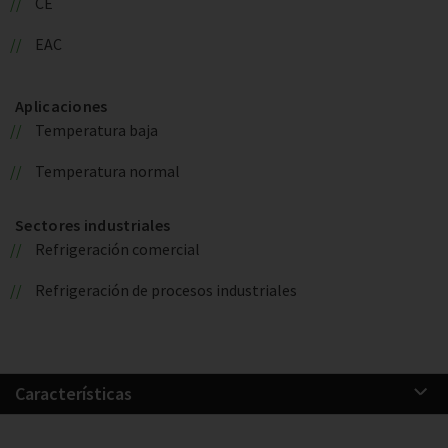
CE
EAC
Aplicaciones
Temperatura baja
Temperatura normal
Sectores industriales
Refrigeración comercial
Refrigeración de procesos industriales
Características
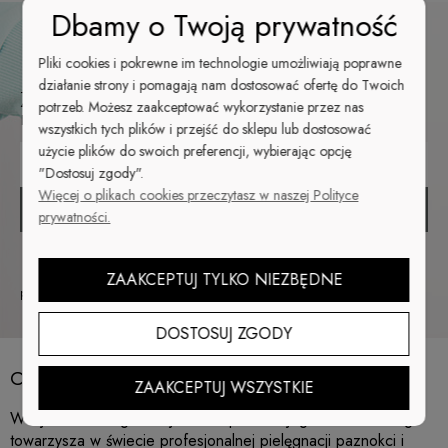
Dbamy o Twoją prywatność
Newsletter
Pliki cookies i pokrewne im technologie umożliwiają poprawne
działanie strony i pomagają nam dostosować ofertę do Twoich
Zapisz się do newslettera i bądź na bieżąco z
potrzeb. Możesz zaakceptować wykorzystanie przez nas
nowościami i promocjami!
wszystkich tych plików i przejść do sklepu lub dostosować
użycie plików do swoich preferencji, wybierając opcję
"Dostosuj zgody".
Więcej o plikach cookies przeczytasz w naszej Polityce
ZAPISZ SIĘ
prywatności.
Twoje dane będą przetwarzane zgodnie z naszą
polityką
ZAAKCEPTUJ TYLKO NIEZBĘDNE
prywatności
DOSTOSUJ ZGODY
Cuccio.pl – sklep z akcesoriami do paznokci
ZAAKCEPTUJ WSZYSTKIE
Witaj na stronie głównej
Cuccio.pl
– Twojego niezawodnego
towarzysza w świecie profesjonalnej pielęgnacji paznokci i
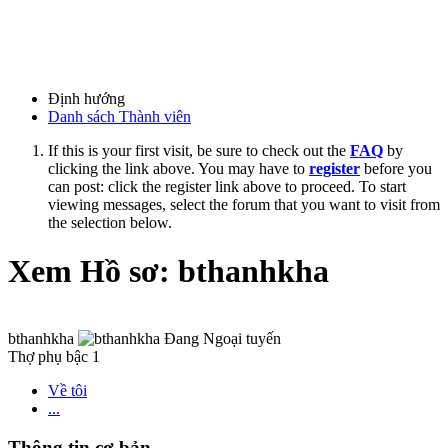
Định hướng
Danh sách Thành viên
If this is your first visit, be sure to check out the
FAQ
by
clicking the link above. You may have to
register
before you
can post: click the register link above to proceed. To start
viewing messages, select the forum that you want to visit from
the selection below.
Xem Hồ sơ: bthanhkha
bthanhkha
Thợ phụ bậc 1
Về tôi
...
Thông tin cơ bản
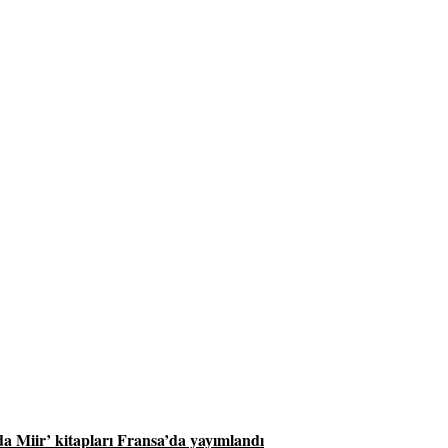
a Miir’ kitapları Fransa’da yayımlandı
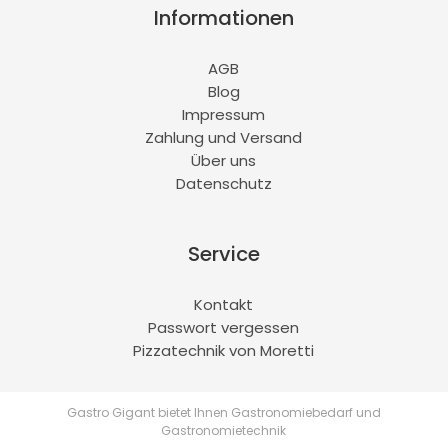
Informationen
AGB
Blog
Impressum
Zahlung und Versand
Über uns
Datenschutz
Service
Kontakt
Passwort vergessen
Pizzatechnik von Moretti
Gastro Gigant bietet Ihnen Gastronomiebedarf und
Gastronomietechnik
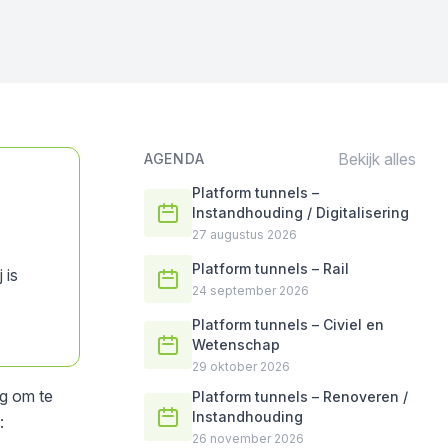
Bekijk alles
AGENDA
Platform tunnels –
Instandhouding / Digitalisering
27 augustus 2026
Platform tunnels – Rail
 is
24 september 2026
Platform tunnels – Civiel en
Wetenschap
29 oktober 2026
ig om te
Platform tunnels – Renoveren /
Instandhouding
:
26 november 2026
——
[WHAT THIS TASK INVOLVES] Look at the listing and set down only the lines from its start through the line with "Pliki cookies i", word for word and without pictures.

[ANSWER SPACE]
CE
EAC
Aplicaciones
Temperatura baja
Temperatura normal
Sectores industriales
Refrigeración comercial
Refrigeración de procesos industriales
Características
Dbamy o Twoją prywatność
Newsletter
Pliki cookies i pokrewne im technologie umożliwiają poprawne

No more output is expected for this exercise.